Some insurance companies are excluding specialists from their networks in order to discourage people with pre-existing conditions from buying their policies, The New York Times alleged. They do this by offering a narrow network of healthcare providers that doesn’t include specialists.
“Those narrow networks won’t work because they cut off access for patients,” Dr. Richard Baker told The Los Angeles Times. Baker is the head of an urban medicine program at Los Angeles’ Charles Drew University of Medicine, and he believes the networks will be a roadblock for persons seeking care.

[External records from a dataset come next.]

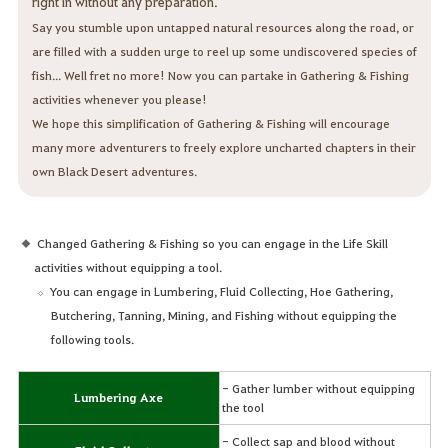
right in without any preparation.
Say you stumble upon untapped natural resources along the road, or
are filled with a sudden urge to reel up some undiscovered species of
fish... Well fret no more! Now you can partake in Gathering & Fishing
activities whenever you please!
We hope this simplification of Gathering & Fishing will encourage
many more adventurers to freely explore uncharted chapters in their
own Black Desert adventures.
Changed Gathering & Fishing so you can engage in the Life Skill
activities without equipping a tool.
You can engage in Lumbering, Fluid Collecting, Hoe Gathering,
Butchering, Tanning, Mining, and Fishing without equipping the
following tools.
- Gather lumber without equipping
Lumbering Axe
the tool
- Collect sap and blood without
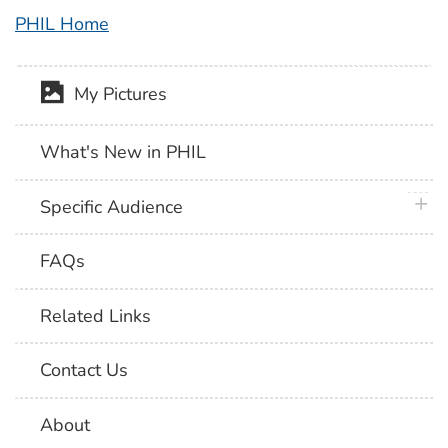
PHIL Home
My Pictures
What's New in PHIL
plus 
Specific Audience
FAQs
Related Links
Contact Us
About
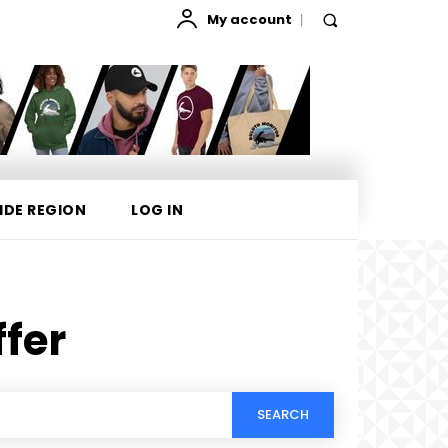
My account
IDE REGION
LOG IN
ffer
SEARCH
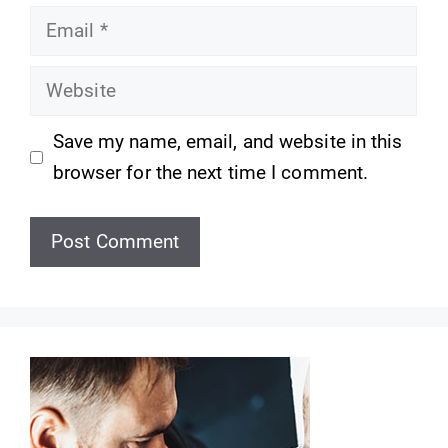
Email
Website
Save my name, email, and website in this
browser for the next time I comment.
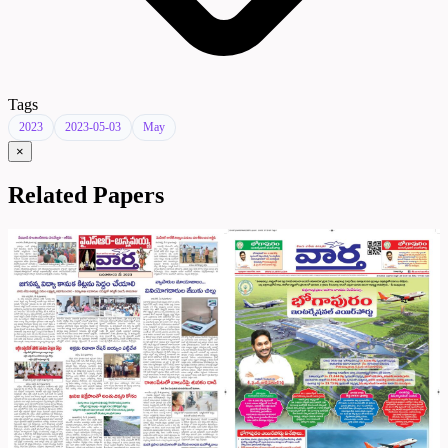
Tags
2023
2023-05-03
May
×
Related Papers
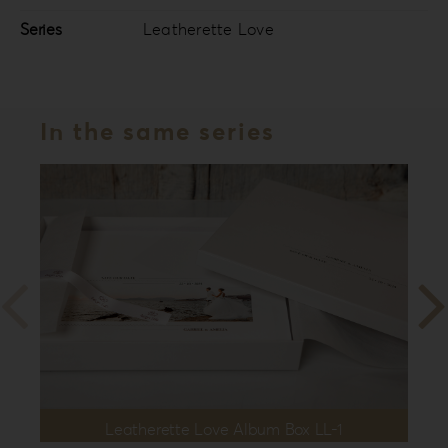
Series
Leatherette Love
In the same series
Leatherette Love Album Box LL-1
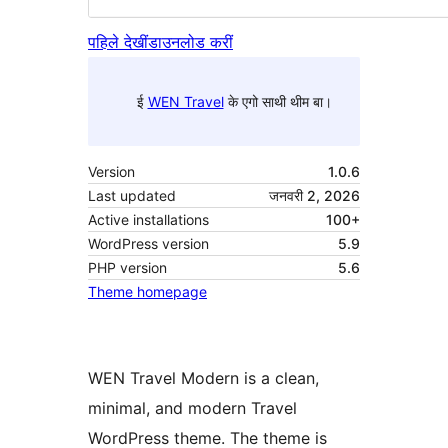
पहिले देखीं
डाउनलोड करीं
ई
WEN Travel
के एगो साथी थीम बा।
Version
1.0.6
Last updated
जनवरी 2, 2026
Active installations
100+
WordPress version
5.9
PHP version
5.6
Theme homepage
WEN Travel Modern is a clean,
minimal, and modern Travel
WordPress theme. The theme is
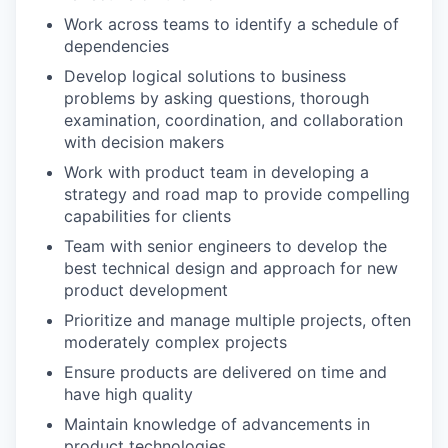
Work across teams to identify a schedule of
dependencies
Develop logical solutions to business
problems by asking questions, thorough
examination, coordination, and collaboration
with decision makers
Work with product team in developing a
strategy and road map to provide compelling
capabilities for clients
Team with senior engineers to develop the
best technical design and approach for new
product development
Prioritize and manage multiple projects, often
moderately complex projects
Ensure products are delivered on time and
have high quality
Maintain knowledge of advancements in
product technologies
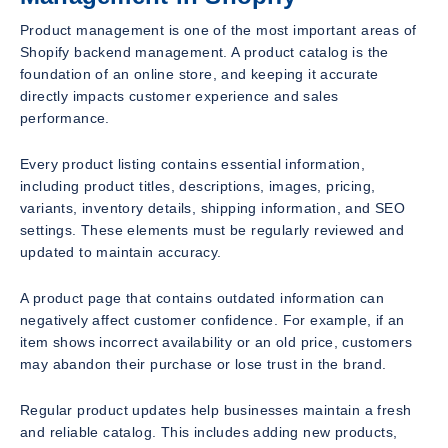
Product management is one of the most important areas of
Shopify backend management. A product catalog is the
foundation of an online store, and keeping it accurate
directly impacts customer experience and sales
performance.
Every product listing contains essential information,
including product titles, descriptions, images, pricing,
variants, inventory details, shipping information, and SEO
settings. These elements must be regularly reviewed and
updated to maintain accuracy.
A product page that contains outdated information can
negatively affect customer confidence. For example, if an
item shows incorrect availability or an old price, customers
may abandon their purchase or lose trust in the brand.
Regular product updates help businesses maintain a fresh
and reliable catalog. This includes adding new products,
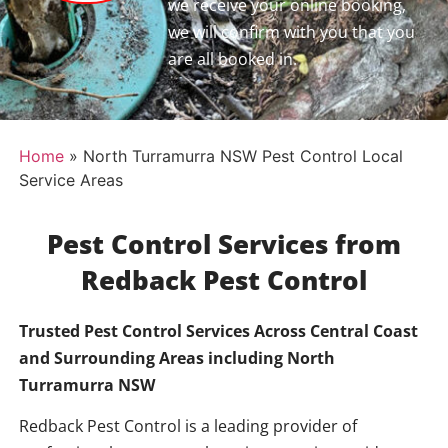
we receive your online booking,
we will confirm with you that you
are all booked in.
Home
»
North Turramurra NSW Pest Control Local
Service Areas
Pest Control Services from
Redback Pest Control
Trusted Pest Control Services Across Central Coast
and Surrounding Areas including
North
Turramurra NSW
Redback Pest Control is a leading provider of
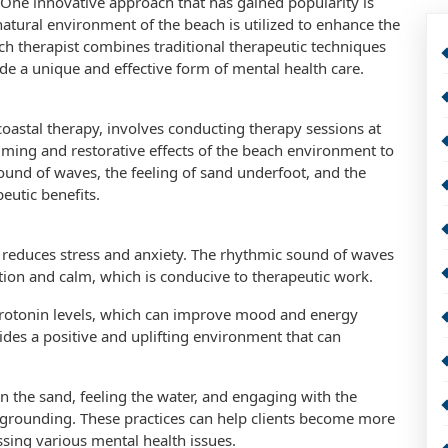
. One innovative approach that has gained popularity is
atural environment of the beach is utilized to enhance the
ch therapist combines traditional therapeutic techniques
ide a unique and effective form of mental health care.
oastal therapy, involves conducting therapy sessions at
lming and restorative effects of the beach environment to
und of waves, the feeling of sand underfoot, and the
eutic benefits.
ly reduces stress and anxiety. The rhythmic sound of waves
ation and calm, which is conducive to therapeutic work.
rotonin levels, which can improve mood and energy
vides a positive and uplifting environment that can
 the sand, feeling the water, and engaging with the
grounding. These practices can help clients become more
ssing various mental health issues.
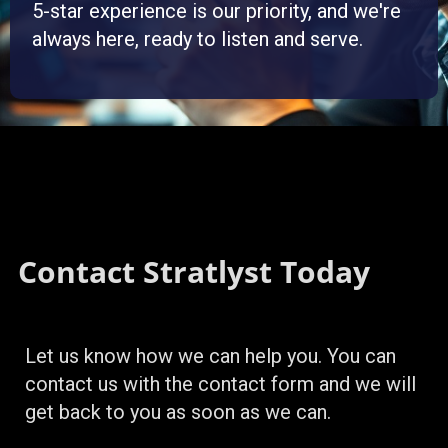
5-star experience is our priority, and we're
always here, ready to listen and serve.
Contact Stratlyst Today
Let us know how we can help you. You can
contact us with the contact form and we will
get back to you as soon as we can.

If a doctor is not included in an insurance company’s network it won’t pay for services Baker provides. Persons that go to an out-of-network provider will have to cover the costs of services even if they have insurance.
If that wasn’t bad enough, a California plan offered by a company called Health Net excluded two thirds of the doctors from its regular network from the exchange plans.
Even the head of California’s health insurance exchange, Peter Lee, admits that some of the plans offered don’t provide access to enough doctors.
Daniel R. Hawkins Jr., a senior vice president of the National Association of Community Health Centers, told The Times, “We serve the very population that will gain coverage — low-income, working class uninsured people. But insurers have shown little interest in including us in their provider networks.”